Posted on May 22, 2007 - 8:50pm.
from: Main Street Monroe
SB117, the begining of the end of 'Live' Broadcasts from TV Middletown?
S.B. 117 is supposed to increase competition and improve cable service in Ohio, but S.B. 117 might do the opposite.
The bill was just approved by the Ohio Senate and now moves to the Ohio House.
S.B. 117 would radically alter the way cable companies operate in Ohio. It would create a state franchising system for cable systems and end local agreements with individual companies.
A.T.& T., who proposed this bill, doesn’t want to have to negotiate with scores of municipalities to enter the cable TV business. To promote the bill in Ohio, A.T.& T. sent lobiests to Columbus.
The bill is opposed by the Ohio Municipal League who says the bill would allow cable companies to abandon their franchise agreements, which will reduce money to local municipalities. In the case of Middletown, that amount would be in the $15,000 range in the first year. (Source: Steve Huseman, City Manager)

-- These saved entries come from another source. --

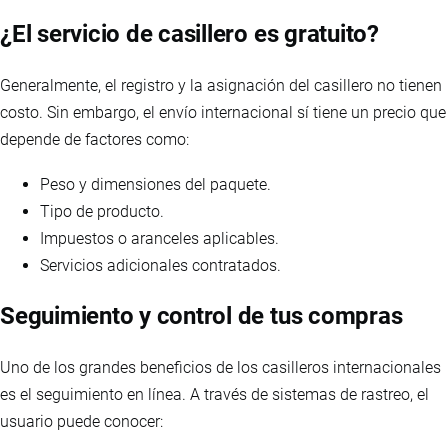
¿El servicio de casillero es gratuito?
Generalmente, el registro y la asignación del casillero no tienen
costo. Sin embargo, el envío internacional sí tiene un precio que
depende de factores como:
Peso y dimensiones del paquete.
Tipo de producto.
Impuestos o aranceles aplicables.
Servicios adicionales contratados.
Seguimiento y control de tus compras
Uno de los grandes beneficios de los casilleros internacionales
es el seguimiento en línea. A través de sistemas de rastreo, el
usuario puede conocer:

The Consumers Union, publishers of Consumer Reports, says the bill lacks enforcement ability. The measure specifically says that the Public Utilities Commission of Ohio and the Department of Commerce have no authority to regulate the cable industry.
The bill might allow cable companies to choose communities to serve. Some areas could be left without cable service at all.
In summary, SB 117 benefits AT&T more than the consumer. It allows AT&T to enter the cable TV market a a cost much lower than existing cable companies had to pay.
Could this be the end of TV MIddletown?